Maybe it's the distance from Hollywood that allowed the movie-making industry in Australia to grow up on its own feet, making movie after movie that smolders satisfyingly in our minds long after they are over. This one is as good as a movie needs to be.

It was a lucky stroke that it was a Mobil Masterpiece Theater TV mini-series, for a film five hours long, however good, would not work in a theater. But it worked for me, and I hated to see it come to an end. The second viewing was even better.

Nevil Shute, author of many fine stories, including "On the Beach," would have been proud of this production so faithful to his epic story, and populated with Shute's own characters right down to the smallest detail. Every aspect of movie making shines here: a perfect and incredibly talented cast, fine direction, beautiful photography, splendid music. The dialog is exactly on the mark, and many a time an expression, a look, said everything without a word spoken.

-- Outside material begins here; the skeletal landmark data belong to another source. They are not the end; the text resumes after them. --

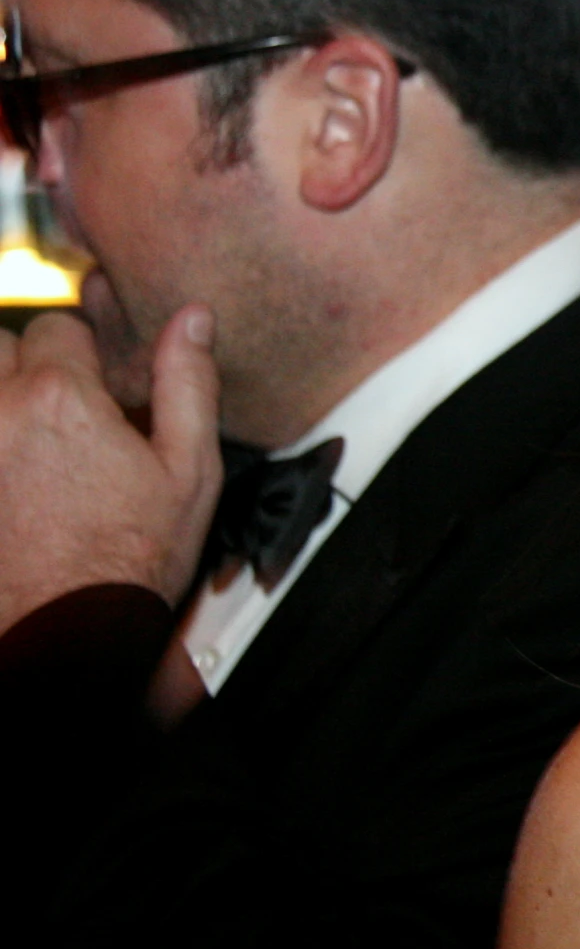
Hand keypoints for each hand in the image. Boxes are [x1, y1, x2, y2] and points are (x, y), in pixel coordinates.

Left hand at [0, 305, 221, 636]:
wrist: (70, 629)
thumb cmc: (134, 555)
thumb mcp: (190, 468)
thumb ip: (188, 383)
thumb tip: (192, 319)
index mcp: (61, 399)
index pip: (57, 327)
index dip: (83, 355)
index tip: (99, 392)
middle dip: (27, 365)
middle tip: (57, 410)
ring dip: (3, 396)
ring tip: (28, 433)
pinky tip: (16, 468)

The story begins as the Japanese are overrunning Maylasia early in WWII. A British community is taken, the men sent to prison camps, the women sent to . . . They didn't have a place for women prisoners, so Jean Paget and the other fifteen or so women and several children are marched from one Japanese-held place to another. It seems that the officers at each one, not knowing what to do with women and children, passed the problem by sending them off to yet another place, afoot. After walking some 300 miles over perhaps a good part of a year, during which half the women and some children died, providence and Jean Paget's resourcefulness lead them to a "home," an isolated village where they spend the remainder of the long war.

The story continues after the war, leading to a truly heartwarming romance. Not to mention some providential intervention that makes the romance work wonderfully. Never does the drama get sticky. There is a nice balance of conflict, but never melodramatic overt conflict.

The Aussies are renowned for the fine horses in their movies, always ridden with evident skill, and they didn't disappoint here. The airplane scenes I particularly enjoyed, for their adherence to the period and the way they were handled. The Twin Beech's first landing was a grease-job, making me wonder how many times they had to shoot it. That was answered by the next landing – not nearly so slick but nevertheless okay in spite of the bounce. We get to see the planes taxi in, where Hollywood would have shown the landing then cut to the opening door.

Joe Harmon's beat-up old pickup – it may have been a Studebaker – made me smile. He always had to open the door with the outside handle, and it drooping at half mast.

Sadly, I have not encountered a soul who has seen "A Town Like Alice," before I introduced them to it. The accolades have created a waiting list and a one-week time limit on borrowers. Buy it, I know you will love it. And you'll bring enjoyment to those you lend it to. A word of caution: put a time limit on borrowers. Call them after a few days and nudge them into starting it. Otherwise, it may find a new home, as books and movies tend to do.

DANGER! This is a three-tape package starring Helen Morse as Jean Padget and Bryan Brown as Joe Harmon. Don't fall for the video of the same title with a different illustration on the jacket. It's a 60-minute production by someone else. May not even be the same story.

I wish ... would do a favor to the masses who enjoy truly good movies by putting this one on their feature page. It cries out for some exposure.